Two days earlier, another writer and critic of the regime had gone for a jog and never returned. Majid Sharif was an acolyte of Shariati’s and an editor of his posthumous books. He had also translated Nietzsche and Derrida into Persian. Tehran police found his body by the side of the road on November 24. Pirouz Davani, a leftist activist, had disappeared back in August. His body was never found.

Didn’t Mokhtari feel something was wrong with the Forouhar story? Shahram asked him. The train of death, Shahram said, had begun to roll.

That Saturday was a holiday. But Shahram, who wrote for the cultural section of a newspaper, was at work putting together Sunday’s edition when a friend called to tell him that Mokhtari had vanished. The friend, an editor, had assigned Mokhtari an article, and when he’d gone to pick it up from him at the appointed time, Mokhtari was nowhere to be found.

He’d been missing since he left home on Thursday evening at five o’clock to buy lightbulbs and milk, Mokhtari’s wife told Shahram when he called. The family was waiting until after the holiday to alert the media. But Shahram urged them to move faster. His brother Bahram swiftly placed a newspaper story under the headline “Where Is Mohammad Mokhtari?” So began a fearful week in Shahram’s life.

Shahram worked at the newspaper and at a publishing house called Tarh-e No, associated with the reformists, particularly Akbar Ganji. The religious intellectuals who gathered around Tarh-e No were afraid.
Shahram could feel it. There was, as he would later put it, no feeling or smell that Mokhtari had been arrested. His disappearance was quiet and, for that reason, more ominous. In three or four days’ time, Mokhtari’s son identified the poet’s body at the morgue.

That very night, Mohammad Jafar Pouyandeh went missing. Pouyandeh was a friend of Mokhtari’s, a writer and translator who was just then finishing a Persian translation of the Universal Declaration of Human Rights. He was found strangled in Shahriar, to the south and west of Tehran.

• • •

F
ROM THE TESTIMONY OF
M
OKHTARI’S KILLERS
, Shahram would later reconstruct the final hours of his friend and mentor’s life. He committed this chronology to memory, as though its painful recitation could project Shahram’s presence backward, so that Mokhtari would have died in loving company instead of terror and solitude.
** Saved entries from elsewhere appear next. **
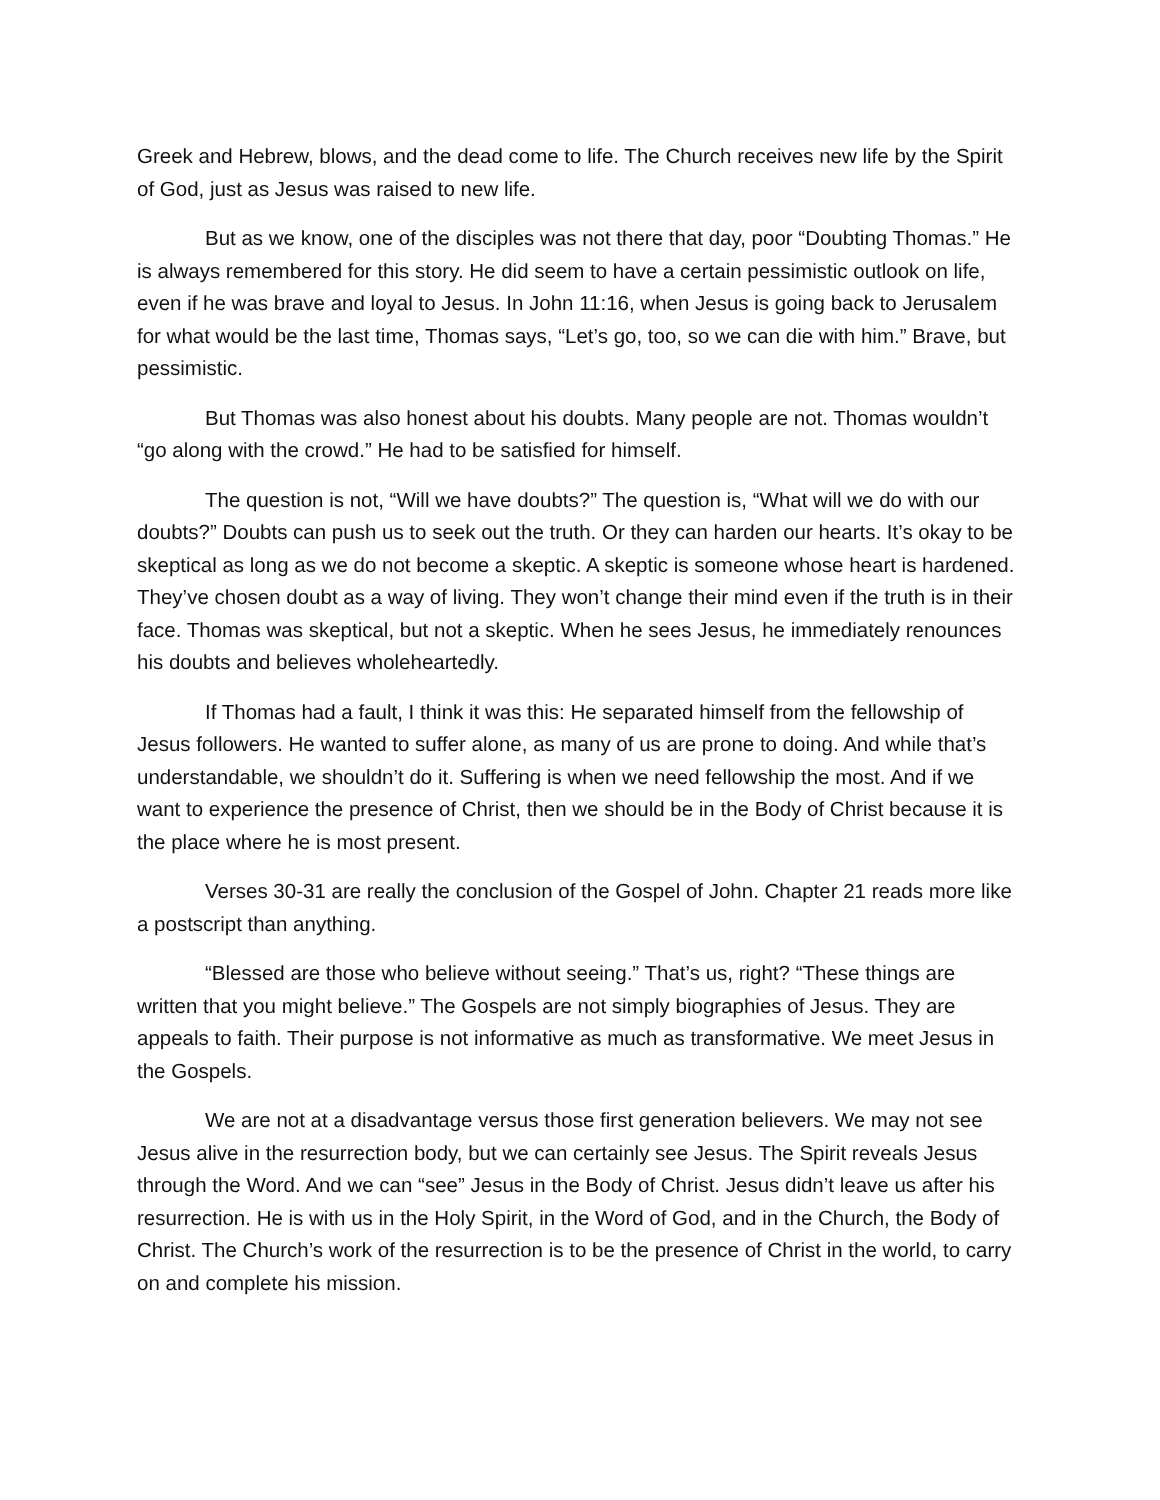Greek and Hebrew, blows, and the dead come to life. The Church receives new life by the Spirit of God, just as Jesus was raised to new life.
But as we know, one of the disciples was not there that day, poor “Doubting Thomas.” He is always remembered for this story. He did seem to have a certain pessimistic outlook on life, even if he was brave and loyal to Jesus. In John 11:16, when Jesus is going back to Jerusalem for what would be the last time, Thomas says, “Let’s go, too, so we can die with him.” Brave, but pessimistic.
But Thomas was also honest about his doubts. Many people are not. Thomas wouldn’t “go along with the crowd.” He had to be satisfied for himself.
The question is not, “Will we have doubts?” The question is, “What will we do with our doubts?” Doubts can push us to seek out the truth. Or they can harden our hearts. It’s okay to be skeptical as long as we do not become a skeptic. A skeptic is someone whose heart is hardened. They’ve chosen doubt as a way of living. They won’t change their mind even if the truth is in their face. Thomas was skeptical, but not a skeptic. When he sees Jesus, he immediately renounces his doubts and believes wholeheartedly.
If Thomas had a fault, I think it was this: He separated himself from the fellowship of Jesus followers. He wanted to suffer alone, as many of us are prone to doing. And while that’s understandable, we shouldn’t do it. Suffering is when we need fellowship the most. And if we want to experience the presence of Christ, then we should be in the Body of Christ because it is the place where he is most present.
Verses 30-31 are really the conclusion of the Gospel of John. Chapter 21 reads more like a postscript than anything.
“Blessed are those who believe without seeing.” That’s us, right? “These things are written that you might believe.” The Gospels are not simply biographies of Jesus. They are appeals to faith. Their purpose is not informative as much as transformative. We meet Jesus in the Gospels.
We are not at a disadvantage versus those first generation believers. We may not see Jesus alive in the resurrection body, but we can certainly see Jesus. The Spirit reveals Jesus through the Word. And we can “see” Jesus in the Body of Christ. Jesus didn’t leave us after his resurrection. He is with us in the Holy Spirit, in the Word of God, and in the Church, the Body of Christ. The Church’s work of the resurrection is to be the presence of Christ in the world, to carry on and complete his mission.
Mokhtari had gone to a store on Jordan Boulevard, near his home in North Tehran, to buy milk and lightbulbs. He did not know that as many as eight assailants followed him there in two cars, one a Peugeot and the other a taxi. When he started home, some men emerged from one of the cars and showed him a summons. They told him he was under arrest and to get in the car. For hours they drove him in circles around the north of Tehran. The plan was to murder him in the office the intelligence ministry maintained in Behesht-e Zahra, the enormous graveyard south of Tehran; but the operation was a secret one, and while the head of intelligence at Behesht-e Zahra knew about it, his underlings did not. The assassins were to wait until the building was empty.